Beyond the buzz, beyond the manifesto and the couple of books written on the subject: what does software craftsmanship mean for people who are really building software and how do they turn it into practice?

In a quest for answers, I flew from Prague to London where I attended the very first London Software Craftsmanship Community meeting at SkillsMatter (click to view the recording) and later met up with a number of London .NET User Group members for drinks, then attended the European Software Craftsmanship Conference in Milton Keynes the following day.

I recorded interviews with several software developers over two days in the hopes to add to the already-intense online debate about the subject.

Here’s a preview:

 

Software craftsmanship is a lifestyle
where I am committed
to high-quality code. 
Sandro Mancuso

Listen to the interviews. They all sound like an anthem to passion for producing software, care for quality, and responsibility for the future. Software craftsmanship, it seems, is the answer to those for which coding is a passion to those for which it is a livelihood.

Many were attracted to the profession because the demand for programmers was so high. The bar for new hires was set low, and mediocrity reigned as complexity rose and quality fell. Corporate-types addressed the issue by adding “hordes of average programmers” controlled by a pyramid of managers and strict methodologies.

================================

▸ **Work request a**:
Pull out each line of the rows that contains the word "bati".
The rows are separate material with no connection to the text on software craftsmanship.

================================

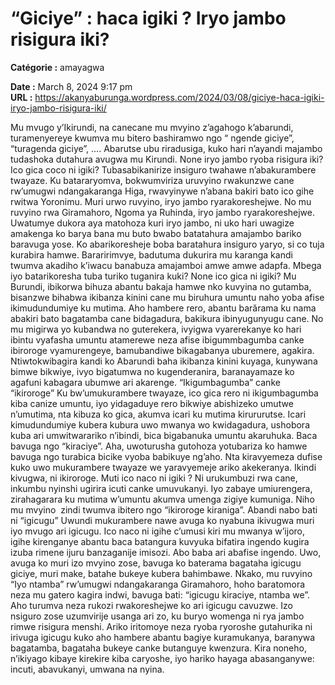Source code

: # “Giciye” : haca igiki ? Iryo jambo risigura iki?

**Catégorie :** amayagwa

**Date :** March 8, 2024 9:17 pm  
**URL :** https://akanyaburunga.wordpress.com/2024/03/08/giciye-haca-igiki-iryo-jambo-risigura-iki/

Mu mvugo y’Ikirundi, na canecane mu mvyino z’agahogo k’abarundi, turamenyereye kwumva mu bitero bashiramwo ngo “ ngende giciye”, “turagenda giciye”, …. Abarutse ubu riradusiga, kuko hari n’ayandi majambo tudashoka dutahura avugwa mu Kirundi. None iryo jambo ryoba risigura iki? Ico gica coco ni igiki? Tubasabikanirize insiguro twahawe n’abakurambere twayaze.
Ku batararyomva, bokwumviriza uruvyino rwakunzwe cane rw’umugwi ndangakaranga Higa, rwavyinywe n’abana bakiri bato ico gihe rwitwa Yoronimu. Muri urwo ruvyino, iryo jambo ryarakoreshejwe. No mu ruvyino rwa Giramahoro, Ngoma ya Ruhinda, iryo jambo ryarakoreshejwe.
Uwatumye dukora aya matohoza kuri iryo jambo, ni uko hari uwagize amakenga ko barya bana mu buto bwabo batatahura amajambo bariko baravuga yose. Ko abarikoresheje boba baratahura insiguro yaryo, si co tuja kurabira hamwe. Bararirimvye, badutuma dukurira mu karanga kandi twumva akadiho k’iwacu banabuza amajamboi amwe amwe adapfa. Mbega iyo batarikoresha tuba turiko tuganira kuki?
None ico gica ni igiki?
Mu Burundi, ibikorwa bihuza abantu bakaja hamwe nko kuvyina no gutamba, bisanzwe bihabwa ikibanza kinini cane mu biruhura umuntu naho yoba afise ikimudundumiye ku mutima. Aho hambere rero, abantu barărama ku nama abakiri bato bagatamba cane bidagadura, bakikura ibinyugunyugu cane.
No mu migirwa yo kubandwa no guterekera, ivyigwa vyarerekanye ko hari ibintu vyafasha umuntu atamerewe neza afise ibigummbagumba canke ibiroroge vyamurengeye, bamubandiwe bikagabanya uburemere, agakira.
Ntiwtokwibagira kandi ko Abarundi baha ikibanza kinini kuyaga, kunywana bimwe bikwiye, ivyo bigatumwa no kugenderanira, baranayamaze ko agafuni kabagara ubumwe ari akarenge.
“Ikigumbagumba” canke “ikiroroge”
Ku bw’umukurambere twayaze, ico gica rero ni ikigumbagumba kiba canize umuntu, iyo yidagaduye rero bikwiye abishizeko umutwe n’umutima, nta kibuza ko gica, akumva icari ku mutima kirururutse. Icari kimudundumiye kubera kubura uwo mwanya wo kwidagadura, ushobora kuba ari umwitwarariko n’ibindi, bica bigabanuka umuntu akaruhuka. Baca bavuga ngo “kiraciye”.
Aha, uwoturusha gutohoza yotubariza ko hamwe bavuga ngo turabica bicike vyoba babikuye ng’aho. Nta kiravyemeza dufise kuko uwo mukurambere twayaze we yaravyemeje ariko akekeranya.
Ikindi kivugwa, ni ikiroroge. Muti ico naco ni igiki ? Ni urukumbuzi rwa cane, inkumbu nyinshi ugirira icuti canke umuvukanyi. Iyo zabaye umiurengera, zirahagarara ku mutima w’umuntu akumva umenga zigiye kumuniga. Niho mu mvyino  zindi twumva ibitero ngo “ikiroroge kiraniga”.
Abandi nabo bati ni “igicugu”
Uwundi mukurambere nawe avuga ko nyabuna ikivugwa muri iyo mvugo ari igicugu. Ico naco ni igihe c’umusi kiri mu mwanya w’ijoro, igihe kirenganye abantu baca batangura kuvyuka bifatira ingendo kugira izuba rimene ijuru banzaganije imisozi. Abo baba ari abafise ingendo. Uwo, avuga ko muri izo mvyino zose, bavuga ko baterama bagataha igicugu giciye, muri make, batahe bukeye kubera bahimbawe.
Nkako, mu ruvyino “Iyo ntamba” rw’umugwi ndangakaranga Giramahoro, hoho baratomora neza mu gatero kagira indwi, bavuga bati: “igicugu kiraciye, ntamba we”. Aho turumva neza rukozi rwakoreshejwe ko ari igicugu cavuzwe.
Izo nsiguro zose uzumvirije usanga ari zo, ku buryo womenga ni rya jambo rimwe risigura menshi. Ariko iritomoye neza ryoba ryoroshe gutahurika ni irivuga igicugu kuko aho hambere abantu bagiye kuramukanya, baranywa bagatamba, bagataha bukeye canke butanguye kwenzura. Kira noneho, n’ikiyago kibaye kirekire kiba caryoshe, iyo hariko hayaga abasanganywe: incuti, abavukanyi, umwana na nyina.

================================

▸ **Work request b**:
Answer these questions from the software craftsmanship text:
(i) From which city did the writer fly to London?
(ii) In what town was the European Software Craftsmanship Conference held?
(iii) How did corporate-types respond as complexity rose and quality fell?

▸ **Result a**:
Abandi nabo bati ni “igicugu”
Nkako, mu ruvyino “Iyo ntamba” rw’umugwi ndangakaranga Giramahoro, hoho baratomora neza mu gatero kagira indwi, bavuga bati: “igicugu kiraciye, ntamba we”. Aho turumva neza rukozi rwakoreshejwe ko ari igicugu cavuzwe.

▸ **Result b**:
(i) Prague
(ii) Milton Keynes
(iii) They added "hordes of average programmers" controlled by a pyramid of managers and strict methodologies.